The film's plot is a familiar Frankenstein riff. Scientists Frank (Mark Duplass) and his fiancée Zoe have developed a formula that’s meant to restore coma patients, but turns out to actually bring the dead back to life. They reanimate a dog, which, in the usual foreshadowing way, displays some frightening aggression and an un-doglike ability to get snacks from out of high up cupboards. Due to their violations of ethics guidelines, the team's research is taken away by their pharma company sponsors. They try to secretly duplicate the experiments, but Zoe is electrocuted. Frank brings her back to life with the formula, and at first all seems well. But then she starts exhibiting psychic abilities like telepathy and telekinesis; her eyes go black and demonic, and soon she's murdering her colleagues and friends.

There's nothing wrong with the narrative as such; watching some monster murder a bunch of people is pretty much what you turn on a horror movie to see. The problem is that in this case neither the monster nor the victims are remotely interesting.

Good Blumhouse horror films—like Unfriended or Paranormal Activity—provide you with hateful characters whose deaths you can cheer with relish. But the scientists in The Lazarus Effect aren't particularly awful. Kevin’s overly focused on work, but he's hardly an insecure sexist dipshit like Mitch in Paranormal Activity. Another character smokes too much; a third has a crush on Zoe, a fourth is a videographer who is quite attractive. They aren't engaging, but not irritating either.

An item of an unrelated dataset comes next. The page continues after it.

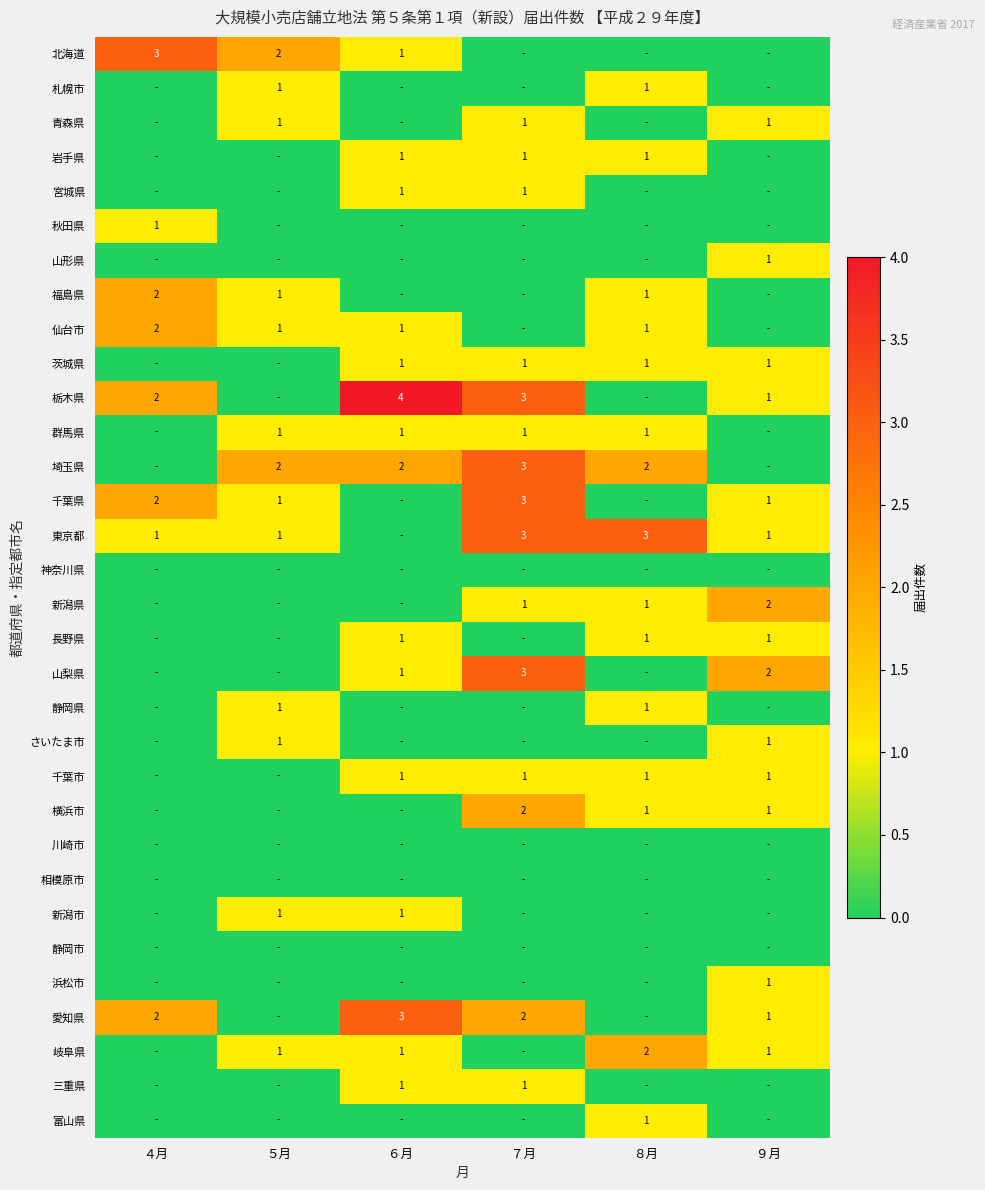

Is the value of 栃木県 at ７月 greater than the value of 長野県 at ８月?

Yes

The demon is underwhelming too. The best good-to-evil horror transformations have some sort of metaphorical resonance. In Jennifer's Body the popular girl turns into a demon because popular girls are kind of demons already. But Zoe’s just a fairly happy, successful professional who gets along with her colleagues and boyfriend. There's no reason for her to kill them except that the script needs someone to start killing.

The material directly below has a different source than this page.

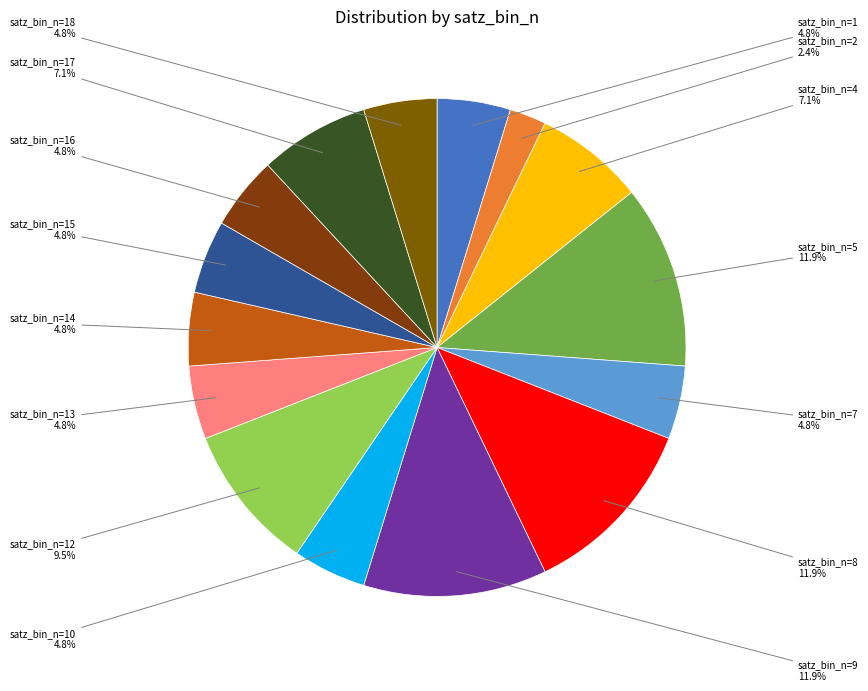

To the nearest percent, what is the average slice percentage?

7%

The writers are aware they haven't provided enough motivation, and try to add some meaningfulness by giving Zoe a tragic backstory of sorts. She saw neighbors get burned to death in a fire when she was little, and has had nightmares ever since. She's also a Catholic and believes in an afterlife. But it all seems tacked-on and pointless.

This is most evident in her first kill; she murders Nico (an underutilized Donald Glover), a longtime friend who has an unrequited crush on her. Back from the dead, Zoe presses him to have sex with her, he declines, and she kills him—which makes no sense. He was the one who carried a torch for her, so she kills him for not carrying a torch for her? Shouldn't she be slaughtering him for trying to get between her and her boyfriend, if she's going to slaughter him for something? It feels like the filmmakers aren't even minimally paying attention to their own movie. They just know they have the money to show a locker being mystically crushed.

Her murder of Zoe's husband also fails to advance characterization. She reads his mind, which would’ve been a fine moment to reveal some murder-worthy secret—he never loved her, he's having an affair with that pretty camerawoman, whatever. But instead, she learns that murderous Zoe freaks him out and he wants to stop her from killing anyone else, which hardly seems like a capital offense.

Even the apocalyptic twist ending feels irrelevant. Zoe’s going to raise an army of superbrain undead monsters—but why? She doesn't seem motivated by revenge, visions of superiority, sex, or even bloodlust. The ugly Frankenstein monster wanted to create a bride for companionship, but the beautiful Zoe? She has everything she needs; high production values, good skin. Maybe that's the problem. A monster who isn't hungry enough isn't much of a monster.